The economic impact of Iowa’s wine and vineyard industry is estimated at $234.3 million, Iowa Wine Growers Association President David W. Cushman announced during the organization’s annual meeting. The economic impact number comes from a recently published study compiled from 2008 figures, the first of its kind for Iowa’s wine and vineyard industry.
The study also reveals that Iowa produced 186,700 gallons of wine in 2008, for a total of $7.6 million in retail value of wine sold. The industry supported 1,773 jobs and $50 million in wages.
“We are just scratching the surface for the economic impact Iowa wine can have for the state,” said Cushman. “Iowa’s per capita wine consumption trails the national average by more than five bottles per person per year. I would expect the resurgence of a native wine industry in Iowa will increase the awareness and accessibility to wine in general and will bring our resident wine consumption closer to the national average. This represents a potential of $120 million in wine sales. This economic impact study shows that for every $1 spent on Iowa wine another $30 is cycled through Iowa. This is a big impact on Iowa’s economy!”
Cushman also noted:
- During 2008, Iowa had 74 licensed wineries, 400 grape growers and 1,000 grape-bearing acres.
- An estimated 237,000 wine-related Iowa travelers spent $27.5 million in 2008.
- In 2008, Iowa ranked #14 in the number of wineries and #22 in wine production in the U.S.
- In 2009, Iowa wineries sold 212,891 gallons of wine, representing a 5.5 percent market share of wine purchased in Iowa, up from 5.25 percent in 2008.

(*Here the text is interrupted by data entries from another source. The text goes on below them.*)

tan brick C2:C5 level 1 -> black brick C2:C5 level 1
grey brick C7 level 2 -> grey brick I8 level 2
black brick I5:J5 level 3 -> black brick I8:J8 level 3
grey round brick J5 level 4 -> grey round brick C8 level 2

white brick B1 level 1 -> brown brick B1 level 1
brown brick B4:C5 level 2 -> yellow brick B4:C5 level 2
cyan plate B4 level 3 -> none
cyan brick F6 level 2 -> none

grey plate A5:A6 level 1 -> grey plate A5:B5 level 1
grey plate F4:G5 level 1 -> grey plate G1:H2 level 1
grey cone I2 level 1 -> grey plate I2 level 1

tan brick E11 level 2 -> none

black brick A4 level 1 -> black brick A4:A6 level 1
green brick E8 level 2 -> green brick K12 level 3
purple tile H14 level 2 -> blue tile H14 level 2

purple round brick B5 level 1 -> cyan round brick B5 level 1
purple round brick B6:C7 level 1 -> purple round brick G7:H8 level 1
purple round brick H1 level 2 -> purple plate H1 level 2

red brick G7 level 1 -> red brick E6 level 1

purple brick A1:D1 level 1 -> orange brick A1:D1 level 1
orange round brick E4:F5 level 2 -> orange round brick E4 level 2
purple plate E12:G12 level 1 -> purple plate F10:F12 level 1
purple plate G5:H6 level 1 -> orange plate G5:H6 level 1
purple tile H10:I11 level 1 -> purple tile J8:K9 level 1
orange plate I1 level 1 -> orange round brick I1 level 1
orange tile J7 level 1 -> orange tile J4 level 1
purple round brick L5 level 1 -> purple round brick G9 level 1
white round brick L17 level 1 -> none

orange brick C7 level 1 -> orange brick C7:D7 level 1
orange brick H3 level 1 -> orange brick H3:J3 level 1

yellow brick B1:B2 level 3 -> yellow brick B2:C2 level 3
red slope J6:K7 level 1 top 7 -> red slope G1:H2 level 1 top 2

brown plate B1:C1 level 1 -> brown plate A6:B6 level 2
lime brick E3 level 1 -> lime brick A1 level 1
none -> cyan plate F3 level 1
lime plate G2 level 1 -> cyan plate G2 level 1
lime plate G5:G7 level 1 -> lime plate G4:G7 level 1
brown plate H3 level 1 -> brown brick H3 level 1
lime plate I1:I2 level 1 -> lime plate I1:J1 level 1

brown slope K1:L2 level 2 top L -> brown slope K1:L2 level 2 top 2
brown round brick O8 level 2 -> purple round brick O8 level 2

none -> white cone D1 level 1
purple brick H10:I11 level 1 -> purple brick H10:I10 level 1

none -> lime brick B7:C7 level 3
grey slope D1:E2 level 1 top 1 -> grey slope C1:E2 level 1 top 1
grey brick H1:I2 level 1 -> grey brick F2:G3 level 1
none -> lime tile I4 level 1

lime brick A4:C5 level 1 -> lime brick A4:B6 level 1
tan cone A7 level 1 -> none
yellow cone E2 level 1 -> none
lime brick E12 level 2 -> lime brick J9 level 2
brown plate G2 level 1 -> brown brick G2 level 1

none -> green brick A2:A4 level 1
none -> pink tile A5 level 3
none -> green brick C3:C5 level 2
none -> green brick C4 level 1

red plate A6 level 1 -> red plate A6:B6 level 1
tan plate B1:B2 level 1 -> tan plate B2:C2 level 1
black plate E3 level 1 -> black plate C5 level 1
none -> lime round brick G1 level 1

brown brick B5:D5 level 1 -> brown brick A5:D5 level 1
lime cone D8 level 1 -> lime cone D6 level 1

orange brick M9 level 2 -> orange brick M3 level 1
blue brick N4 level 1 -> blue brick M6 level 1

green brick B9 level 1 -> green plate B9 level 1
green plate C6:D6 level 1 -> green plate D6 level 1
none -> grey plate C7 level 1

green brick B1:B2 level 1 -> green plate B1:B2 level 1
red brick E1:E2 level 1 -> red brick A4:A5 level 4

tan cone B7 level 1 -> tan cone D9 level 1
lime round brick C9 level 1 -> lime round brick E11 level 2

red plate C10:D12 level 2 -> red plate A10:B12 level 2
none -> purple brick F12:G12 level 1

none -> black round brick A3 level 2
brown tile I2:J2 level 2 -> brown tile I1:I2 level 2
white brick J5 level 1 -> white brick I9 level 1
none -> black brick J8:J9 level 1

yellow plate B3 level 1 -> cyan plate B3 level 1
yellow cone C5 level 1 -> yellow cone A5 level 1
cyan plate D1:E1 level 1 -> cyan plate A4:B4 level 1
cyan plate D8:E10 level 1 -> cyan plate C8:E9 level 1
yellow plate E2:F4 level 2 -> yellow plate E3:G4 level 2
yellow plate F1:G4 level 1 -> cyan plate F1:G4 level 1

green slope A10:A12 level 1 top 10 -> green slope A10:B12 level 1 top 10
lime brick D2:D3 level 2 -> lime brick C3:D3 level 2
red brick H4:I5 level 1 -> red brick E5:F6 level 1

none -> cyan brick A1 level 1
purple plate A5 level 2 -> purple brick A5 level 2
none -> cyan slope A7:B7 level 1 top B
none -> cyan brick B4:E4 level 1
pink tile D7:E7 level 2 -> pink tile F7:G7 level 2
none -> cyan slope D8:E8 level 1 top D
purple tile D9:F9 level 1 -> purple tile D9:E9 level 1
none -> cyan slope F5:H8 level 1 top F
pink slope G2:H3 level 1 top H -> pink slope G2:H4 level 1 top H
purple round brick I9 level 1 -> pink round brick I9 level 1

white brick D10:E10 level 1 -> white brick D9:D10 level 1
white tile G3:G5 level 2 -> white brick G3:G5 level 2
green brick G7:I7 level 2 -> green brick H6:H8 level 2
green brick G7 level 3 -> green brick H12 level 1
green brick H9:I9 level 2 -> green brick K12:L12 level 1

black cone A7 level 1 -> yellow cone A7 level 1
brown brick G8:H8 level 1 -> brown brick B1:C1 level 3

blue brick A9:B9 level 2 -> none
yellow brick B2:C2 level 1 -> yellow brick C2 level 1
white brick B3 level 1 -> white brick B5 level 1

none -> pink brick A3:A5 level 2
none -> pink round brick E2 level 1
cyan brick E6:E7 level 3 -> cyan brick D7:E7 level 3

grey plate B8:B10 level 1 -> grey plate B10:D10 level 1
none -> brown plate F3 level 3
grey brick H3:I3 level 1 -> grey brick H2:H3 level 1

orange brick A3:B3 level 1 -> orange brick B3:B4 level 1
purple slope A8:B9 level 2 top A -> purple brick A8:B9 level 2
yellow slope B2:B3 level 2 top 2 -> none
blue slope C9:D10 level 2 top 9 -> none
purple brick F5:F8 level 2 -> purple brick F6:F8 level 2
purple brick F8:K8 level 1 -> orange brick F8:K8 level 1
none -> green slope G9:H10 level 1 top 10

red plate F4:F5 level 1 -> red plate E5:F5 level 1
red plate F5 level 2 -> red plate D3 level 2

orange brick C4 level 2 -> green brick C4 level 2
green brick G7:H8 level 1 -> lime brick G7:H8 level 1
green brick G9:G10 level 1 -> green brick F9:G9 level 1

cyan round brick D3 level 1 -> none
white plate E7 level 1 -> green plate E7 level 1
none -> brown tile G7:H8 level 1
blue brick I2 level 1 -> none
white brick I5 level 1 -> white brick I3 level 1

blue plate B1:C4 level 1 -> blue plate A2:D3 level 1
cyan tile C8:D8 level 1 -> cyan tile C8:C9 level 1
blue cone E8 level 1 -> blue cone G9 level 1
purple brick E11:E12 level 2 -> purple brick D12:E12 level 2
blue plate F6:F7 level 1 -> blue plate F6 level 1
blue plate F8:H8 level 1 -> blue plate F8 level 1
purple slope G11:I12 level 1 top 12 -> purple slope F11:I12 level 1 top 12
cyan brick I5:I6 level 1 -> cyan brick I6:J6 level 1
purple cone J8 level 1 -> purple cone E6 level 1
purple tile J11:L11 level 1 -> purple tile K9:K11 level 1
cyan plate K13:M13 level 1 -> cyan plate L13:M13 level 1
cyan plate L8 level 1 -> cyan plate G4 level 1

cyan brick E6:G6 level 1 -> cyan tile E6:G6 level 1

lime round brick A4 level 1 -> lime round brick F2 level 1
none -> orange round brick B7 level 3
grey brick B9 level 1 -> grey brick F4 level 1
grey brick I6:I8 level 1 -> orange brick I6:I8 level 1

- In January 2010, there were 82 licensed wineries, 400 grape growers and 1,200 grape-bearing acres.
“Travelers to our state enjoy visiting the wineries,” says Nancy Landess, Manager of the Iowa Tourism Office. “According to our welcome center staff, some of the most frequently asked questions are about Iowa’s wineries. And that is reflected in the Iowa Welcome Center Survey report; welcome center travelers with an interest in wineries spend more money and are more likely to extend their stay in Iowa.”
The study was completed by MFK Research of St. Helena, California. MFK Research has completed several statewide wine and vineyard economic impact studies, along with a national research study.